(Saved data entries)
----
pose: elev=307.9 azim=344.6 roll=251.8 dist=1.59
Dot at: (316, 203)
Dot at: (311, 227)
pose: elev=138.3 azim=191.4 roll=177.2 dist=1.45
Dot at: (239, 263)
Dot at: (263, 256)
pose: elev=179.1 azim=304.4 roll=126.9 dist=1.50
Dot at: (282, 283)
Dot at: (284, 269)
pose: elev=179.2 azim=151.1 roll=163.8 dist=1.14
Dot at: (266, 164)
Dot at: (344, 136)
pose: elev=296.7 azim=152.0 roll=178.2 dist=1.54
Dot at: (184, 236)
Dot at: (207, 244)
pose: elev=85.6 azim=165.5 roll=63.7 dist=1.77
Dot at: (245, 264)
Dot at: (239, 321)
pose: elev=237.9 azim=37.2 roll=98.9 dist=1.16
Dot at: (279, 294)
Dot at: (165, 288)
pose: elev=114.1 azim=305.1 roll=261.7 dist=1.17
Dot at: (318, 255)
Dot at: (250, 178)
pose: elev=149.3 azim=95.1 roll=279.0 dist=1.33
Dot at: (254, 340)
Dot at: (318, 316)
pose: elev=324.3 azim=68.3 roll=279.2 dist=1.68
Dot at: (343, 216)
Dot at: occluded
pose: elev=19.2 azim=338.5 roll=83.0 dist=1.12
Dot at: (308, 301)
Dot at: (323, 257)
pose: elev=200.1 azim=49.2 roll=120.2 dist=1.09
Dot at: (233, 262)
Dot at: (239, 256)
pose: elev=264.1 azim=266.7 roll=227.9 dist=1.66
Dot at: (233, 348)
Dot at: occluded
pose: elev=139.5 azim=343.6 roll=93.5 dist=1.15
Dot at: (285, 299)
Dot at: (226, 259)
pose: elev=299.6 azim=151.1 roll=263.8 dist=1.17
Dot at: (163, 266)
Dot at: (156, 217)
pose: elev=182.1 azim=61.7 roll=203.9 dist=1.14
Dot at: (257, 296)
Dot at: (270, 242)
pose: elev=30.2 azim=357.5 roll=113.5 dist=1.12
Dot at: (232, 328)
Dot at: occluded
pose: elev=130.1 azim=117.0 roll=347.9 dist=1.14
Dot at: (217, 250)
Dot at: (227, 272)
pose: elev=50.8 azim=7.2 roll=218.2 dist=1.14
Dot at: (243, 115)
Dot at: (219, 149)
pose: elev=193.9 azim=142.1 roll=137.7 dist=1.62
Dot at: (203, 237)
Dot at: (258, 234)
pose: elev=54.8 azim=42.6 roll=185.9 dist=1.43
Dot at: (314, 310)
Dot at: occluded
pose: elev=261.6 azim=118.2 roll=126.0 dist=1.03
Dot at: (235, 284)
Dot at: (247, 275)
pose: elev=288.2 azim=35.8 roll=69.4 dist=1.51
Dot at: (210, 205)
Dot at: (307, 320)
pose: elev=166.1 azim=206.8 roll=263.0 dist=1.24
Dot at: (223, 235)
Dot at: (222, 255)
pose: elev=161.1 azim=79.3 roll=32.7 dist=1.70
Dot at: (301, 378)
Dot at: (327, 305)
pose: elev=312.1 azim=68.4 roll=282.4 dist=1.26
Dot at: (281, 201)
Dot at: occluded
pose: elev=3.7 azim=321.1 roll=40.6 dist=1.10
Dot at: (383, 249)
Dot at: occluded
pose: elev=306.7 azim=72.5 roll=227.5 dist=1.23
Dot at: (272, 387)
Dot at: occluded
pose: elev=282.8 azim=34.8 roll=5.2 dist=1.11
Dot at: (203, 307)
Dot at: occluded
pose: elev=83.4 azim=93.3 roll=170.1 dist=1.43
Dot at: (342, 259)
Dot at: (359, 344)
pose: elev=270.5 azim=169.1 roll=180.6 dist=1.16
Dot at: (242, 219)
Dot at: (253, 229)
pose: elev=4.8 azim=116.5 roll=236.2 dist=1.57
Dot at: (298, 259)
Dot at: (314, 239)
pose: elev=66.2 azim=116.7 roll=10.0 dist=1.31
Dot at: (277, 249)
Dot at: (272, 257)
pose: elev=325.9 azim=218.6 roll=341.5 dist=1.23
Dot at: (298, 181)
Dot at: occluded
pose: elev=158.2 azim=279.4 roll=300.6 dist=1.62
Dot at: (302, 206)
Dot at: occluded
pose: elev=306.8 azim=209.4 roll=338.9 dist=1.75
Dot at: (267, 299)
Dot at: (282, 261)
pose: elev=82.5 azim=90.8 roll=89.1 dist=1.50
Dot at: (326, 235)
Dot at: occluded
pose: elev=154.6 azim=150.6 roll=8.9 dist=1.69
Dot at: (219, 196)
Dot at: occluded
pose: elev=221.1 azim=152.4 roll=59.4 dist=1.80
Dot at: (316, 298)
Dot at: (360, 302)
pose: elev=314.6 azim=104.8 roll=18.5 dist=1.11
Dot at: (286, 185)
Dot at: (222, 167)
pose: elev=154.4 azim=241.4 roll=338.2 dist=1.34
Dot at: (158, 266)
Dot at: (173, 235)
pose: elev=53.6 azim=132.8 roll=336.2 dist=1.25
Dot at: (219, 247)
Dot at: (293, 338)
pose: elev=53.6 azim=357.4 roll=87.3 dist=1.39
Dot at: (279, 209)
----
▶ **WRITTEN TASK**: Copy out word for word the part of the listing that opens with the line containing "pose: elev=288.2 azim=35.8" and runs through the end of the listing.

▶ **SOLUTION TO THE EXERCISE**:
pose: elev=288.2 azim=35.8 roll=69.4 dist=1.51
Dot at: (210, 205)
Dot at: (307, 320)
pose: elev=166.1 azim=206.8 roll=263.0 dist=1.24
Dot at: (223, 235)
Dot at: (222, 255)
pose: elev=161.1 azim=79.3 roll=32.7 dist=1.70
Dot at: (301, 378)
Dot at: (327, 305)
pose: elev=312.1 azim=68.4 roll=282.4 dist=1.26
Dot at: (281, 201)
Dot at: occluded
pose: elev=3.7 azim=321.1 roll=40.6 dist=1.10
Dot at: (383, 249)
Dot at: occluded
pose: elev=306.7 azim=72.5 roll=227.5 dist=1.23
Dot at: (272, 387)
Dot at: occluded
pose: elev=282.8 azim=34.8 roll=5.2 dist=1.11
Dot at: (203, 307)
Dot at: occluded
pose: elev=83.4 azim=93.3 roll=170.1 dist=1.43
Dot at: (342, 259)
Dot at: (359, 344)
pose: elev=270.5 azim=169.1 roll=180.6 dist=1.16
Dot at: (242, 219)
Dot at: (253, 229)
pose: elev=4.8 azim=116.5 roll=236.2 dist=1.57
Dot at: (298, 259)
Dot at: (314, 239)
pose: elev=66.2 azim=116.7 roll=10.0 dist=1.31
Dot at: (277, 249)
Dot at: (272, 257)
pose: elev=325.9 azim=218.6 roll=341.5 dist=1.23
Dot at: (298, 181)
Dot at: occluded
pose: elev=158.2 azim=279.4 roll=300.6 dist=1.62
Dot at: (302, 206)
Dot at: occluded
pose: elev=306.8 azim=209.4 roll=338.9 dist=1.75
Dot at: (267, 299)
Dot at: (282, 261)
pose: elev=82.5 azim=90.8 roll=89.1 dist=1.50
Dot at: (326, 235)
Dot at: occluded
pose: elev=154.6 azim=150.6 roll=8.9 dist=1.69
Dot at: (219, 196)
Dot at: occluded
pose: elev=221.1 azim=152.4 roll=59.4 dist=1.80
Dot at: (316, 298)
Dot at: (360, 302)
pose: elev=314.6 azim=104.8 roll=18.5 dist=1.11
Dot at: (286, 185)
Dot at: (222, 167)
pose: elev=154.4 azim=241.4 roll=338.2 dist=1.34
Dot at: (158, 266)
Dot at: (173, 235)
pose: elev=53.6 azim=132.8 roll=336.2 dist=1.25
Dot at: (219, 247)
Dot at: (293, 338)
pose: elev=53.6 azim=357.4 roll=87.3 dist=1.39
Dot at: (279, 209)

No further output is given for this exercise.